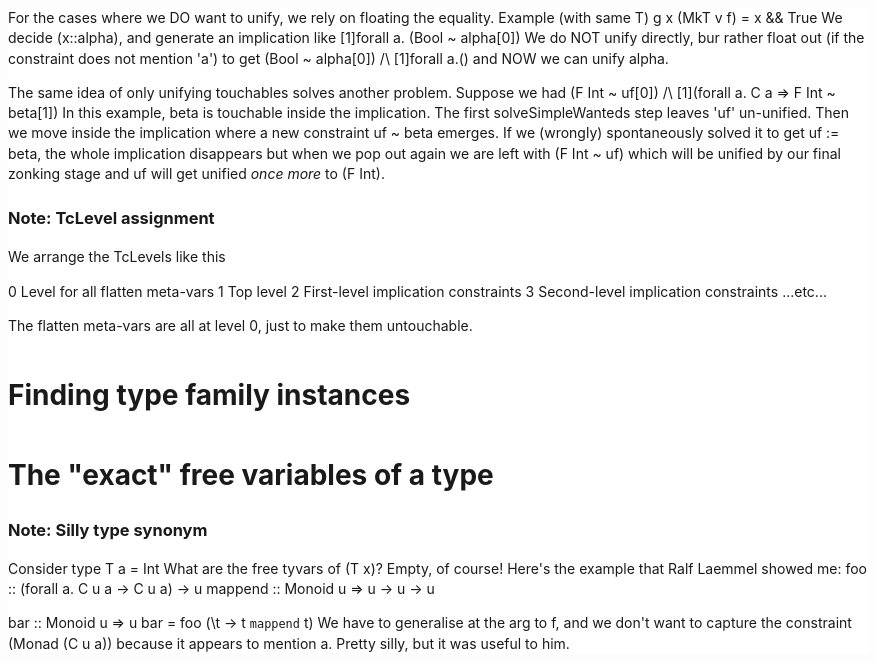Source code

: For the cases where we DO want to unify, we rely on floating the
equality.   Example (with same T)
     g x (MkT v f) = x && True
We decide (x::alpha), and generate an implication like
      [1]forall a. (Bool ~ alpha[0])
We do NOT unify directly, bur rather float out (if the constraint
does not mention 'a') to get
      (Bool ~ alpha[0]) /\ [1]forall a.()
and NOW we can unify alpha.

The same idea of only unifying touchables solves another problem.
Suppose we had
   (F Int ~ uf[0])  /\  [1](forall a. C a => F Int ~ beta[1])
In this example, beta is touchable inside the implication. The
first solveSimpleWanteds step leaves 'uf' un-unified. Then we move inside
the implication where a new constraint
       uf  ~  beta
emerges. If we (wrongly) spontaneously solved it to get uf := beta,
the whole implication disappears but when we pop out again we are left with
(F Int ~ uf) which will be unified by our final zonking stage and
uf will get unified *once more* to (F Int).

### Note: TcLevel assignment

We arrange the TcLevels like this

   0   Level for all flatten meta-vars
   1   Top level
   2   First-level implication constraints
   3   Second-level implication constraints
   ...etc...

The flatten meta-vars are all at level 0, just to make them untouchable.


# Finding type family instances


# The "exact" free variables of a type


### Note: Silly type synonym

Consider
  type T a = Int
What are the free tyvars of (T x)?  Empty, of course!
Here's the example that Ralf Laemmel showed me:
  foo :: (forall a. C u a -> C u a) -> u
  mappend :: Monoid u => u -> u -> u

  bar :: Monoid u => u
  bar = foo (\t -> t `mappend` t)
We have to generalise at the arg to f, and we don't
want to capture the constraint (Monad (C u a)) because
it appears to mention a.  Pretty silly, but it was useful to him.
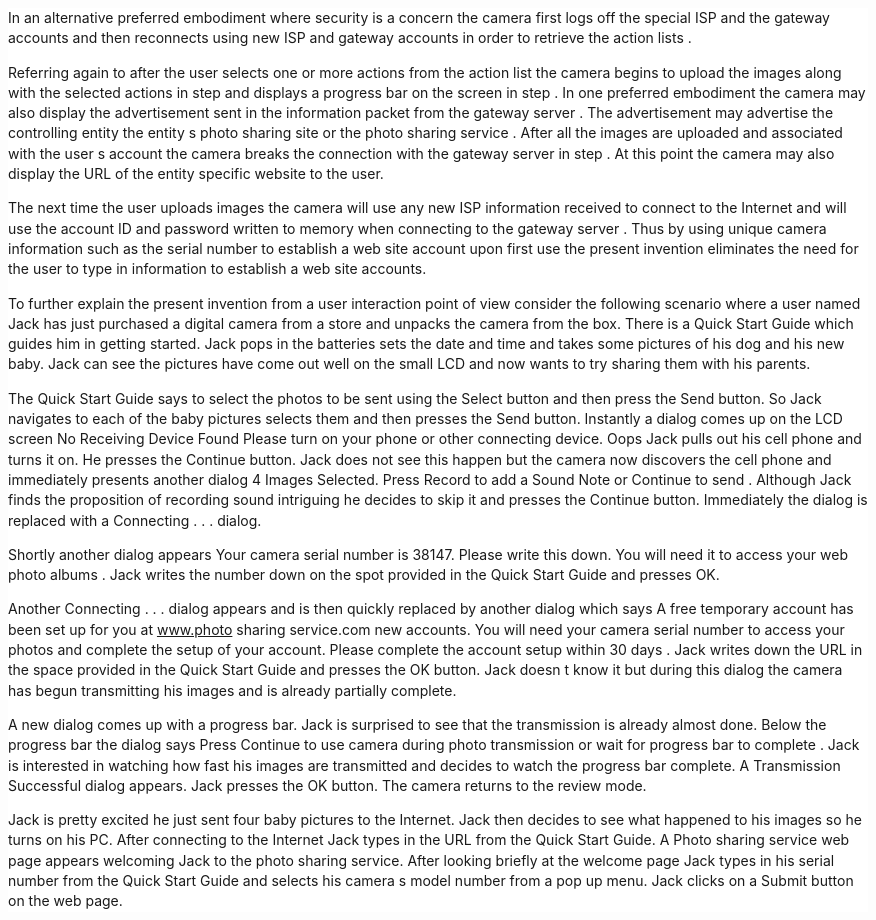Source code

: In an alternative preferred embodiment where security is a concern the camera first logs off the special ISP and the gateway accounts and then reconnects using new ISP and gateway accounts in order to retrieve the action lists .

Referring again to after the user selects one or more actions from the action list the camera begins to upload the images along with the selected actions in step and displays a progress bar on the screen in step . In one preferred embodiment the camera may also display the advertisement sent in the information packet from the gateway server . The advertisement may advertise the controlling entity the entity s photo sharing site or the photo sharing service . After all the images are uploaded and associated with the user s account the camera breaks the connection with the gateway server in step . At this point the camera may also display the URL of the entity specific website to the user.

The next time the user uploads images the camera will use any new ISP information received to connect to the Internet and will use the account ID and password written to memory when connecting to the gateway server . Thus by using unique camera information such as the serial number to establish a web site account upon first use the present invention eliminates the need for the user to type in information to establish a web site accounts.

To further explain the present invention from a user interaction point of view consider the following scenario where a user named Jack has just purchased a digital camera from a store and unpacks the camera from the box. There is a Quick Start Guide which guides him in getting started. Jack pops in the batteries sets the date and time and takes some pictures of his dog and his new baby. Jack can see the pictures have come out well on the small LCD and now wants to try sharing them with his parents.

The Quick Start Guide says to select the photos to be sent using the Select button and then press the Send button. So Jack navigates to each of the baby pictures selects them and then presses the Send button. Instantly a dialog comes up on the LCD screen No Receiving Device Found Please turn on your phone or other connecting device. Oops Jack pulls out his cell phone and turns it on. He presses the Continue button. Jack does not see this happen but the camera now discovers the cell phone and immediately presents another dialog 4 Images Selected. Press Record to add a Sound Note or Continue to send . Although Jack finds the proposition of recording sound intriguing he decides to skip it and presses the Continue button. Immediately the dialog is replaced with a Connecting . . . dialog.

Shortly another dialog appears Your camera serial number is 38147. Please write this down. You will need it to access your web photo albums . Jack writes the number down on the spot provided in the Quick Start Guide and presses OK.

Another Connecting . . . dialog appears and is then quickly replaced by another dialog which says A free temporary account has been set up for you at www.photo sharing service.com new accounts. You will need your camera serial number to access your photos and complete the setup of your account. Please complete the account setup within 30 days . Jack writes down the URL in the space provided in the Quick Start Guide and presses the OK button. Jack doesn t know it but during this dialog the camera has begun transmitting his images and is already partially complete.

A new dialog comes up with a progress bar. Jack is surprised to see that the transmission is already almost done. Below the progress bar the dialog says Press Continue to use camera during photo transmission or wait for progress bar to complete . Jack is interested in watching how fast his images are transmitted and decides to watch the progress bar complete. A Transmission Successful dialog appears. Jack presses the OK button. The camera returns to the review mode.

Jack is pretty excited he just sent four baby pictures to the Internet. Jack then decides to see what happened to his images so he turns on his PC. After connecting to the Internet Jack types in the URL from the Quick Start Guide. A Photo sharing service web page appears welcoming Jack to the photo sharing service. After looking briefly at the welcome page Jack types in his serial number from the Quick Start Guide and selects his camera s model number from a pop up menu. Jack clicks on a Submit button on the web page.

※

Activity: Give back the records above exactly. Pictures stay out.

Answer to the problem:
Source code

: For the cases where we DO want to unify, we rely on floating the
equality.   Example (with same T)
     g x (MkT v f) = x && True
We decide (x::alpha), and generate an implication like
      [1]forall a. (Bool ~ alpha[0])
We do NOT unify directly, bur rather float out (if the constraint
does not mention 'a') to get
      (Bool ~ alpha[0]) /\ [1]forall a.()
and NOW we can unify alpha.

The same idea of only unifying touchables solves another problem.
Suppose we had
   (F Int ~ uf[0])  /\  [1](forall a. C a => F Int ~ beta[1])
In this example, beta is touchable inside the implication. The
first solveSimpleWanteds step leaves 'uf' un-unified. Then we move inside
the implication where a new constraint
       uf  ~  beta
emerges. If we (wrongly) spontaneously solved it to get uf := beta,
the whole implication disappears but when we pop out again we are left with
(F Int ~ uf) which will be unified by our final zonking stage and
uf will get unified *once more* to (F Int).

### Note: TcLevel assignment

We arrange the TcLevels like this

   0   Level for all flatten meta-vars
   1   Top level
   2   First-level implication constraints
   3   Second-level implication constraints
   ...etc...

The flatten meta-vars are all at level 0, just to make them untouchable.


# Finding type family instances


# The "exact" free variables of a type


### Note: Silly type synonym

Consider
  type T a = Int
What are the free tyvars of (T x)?  Empty, of course!
Here's the example that Ralf Laemmel showed me:
  foo :: (forall a. C u a -> C u a) -> u
  mappend :: Monoid u => u -> u -> u

  bar :: Monoid u => u
  bar = foo (\t -> t `mappend` t)
We have to generalise at the arg to f, and we don't
want to capture the constraint (Monad (C u a)) because
it appears to mention a.  Pretty silly, but it was useful to him.
Source code

: In an alternative preferred embodiment where security is a concern the camera first logs off the special ISP and the gateway accounts and then reconnects using new ISP and gateway accounts in order to retrieve the action lists .

Referring again to after the user selects one or more actions from the action list the camera begins to upload the images along with the selected actions in step and displays a progress bar on the screen in step . In one preferred embodiment the camera may also display the advertisement sent in the information packet from the gateway server . The advertisement may advertise the controlling entity the entity s photo sharing site or the photo sharing service . After all the images are uploaded and associated with the user s account the camera breaks the connection with the gateway server in step . At this point the camera may also display the URL of the entity specific website to the user.

The next time the user uploads images the camera will use any new ISP information received to connect to the Internet and will use the account ID and password written to memory when connecting to the gateway server . Thus by using unique camera information such as the serial number to establish a web site account upon first use the present invention eliminates the need for the user to type in information to establish a web site accounts.

To further explain the present invention from a user interaction point of view consider the following scenario where a user named Jack has just purchased a digital camera from a store and unpacks the camera from the box. There is a Quick Start Guide which guides him in getting started. Jack pops in the batteries sets the date and time and takes some pictures of his dog and his new baby. Jack can see the pictures have come out well on the small LCD and now wants to try sharing them with his parents.

The Quick Start Guide says to select the photos to be sent using the Select button and then press the Send button. So Jack navigates to each of the baby pictures selects them and then presses the Send button. Instantly a dialog comes up on the LCD screen No Receiving Device Found Please turn on your phone or other connecting device. Oops Jack pulls out his cell phone and turns it on. He presses the Continue button. Jack does not see this happen but the camera now discovers the cell phone and immediately presents another dialog 4 Images Selected. Press Record to add a Sound Note or Continue to send . Although Jack finds the proposition of recording sound intriguing he decides to skip it and presses the Continue button. Immediately the dialog is replaced with a Connecting . . . dialog.

Shortly another dialog appears Your camera serial number is 38147. Please write this down. You will need it to access your web photo albums . Jack writes the number down on the spot provided in the Quick Start Guide and presses OK.

Another Connecting . . . dialog appears and is then quickly replaced by another dialog which says A free temporary account has been set up for you at www.photo sharing service.com new accounts. You will need your camera serial number to access your photos and complete the setup of your account. Please complete the account setup within 30 days . Jack writes down the URL in the space provided in the Quick Start Guide and presses the OK button. Jack doesn t know it but during this dialog the camera has begun transmitting his images and is already partially complete.

A new dialog comes up with a progress bar. Jack is surprised to see that the transmission is already almost done. Below the progress bar the dialog says Press Continue to use camera during photo transmission or wait for progress bar to complete . Jack is interested in watching how fast his images are transmitted and decides to watch the progress bar complete. A Transmission Successful dialog appears. Jack presses the OK button. The camera returns to the review mode.

Jack is pretty excited he just sent four baby pictures to the Internet. Jack then decides to see what happened to his images so he turns on his PC. After connecting to the Internet Jack types in the URL from the Quick Start Guide. A Photo sharing service web page appears welcoming Jack to the photo sharing service. After looking briefly at the welcome page Jack types in his serial number from the Quick Start Guide and selects his camera s model number from a pop up menu. Jack clicks on a Submit button on the web page.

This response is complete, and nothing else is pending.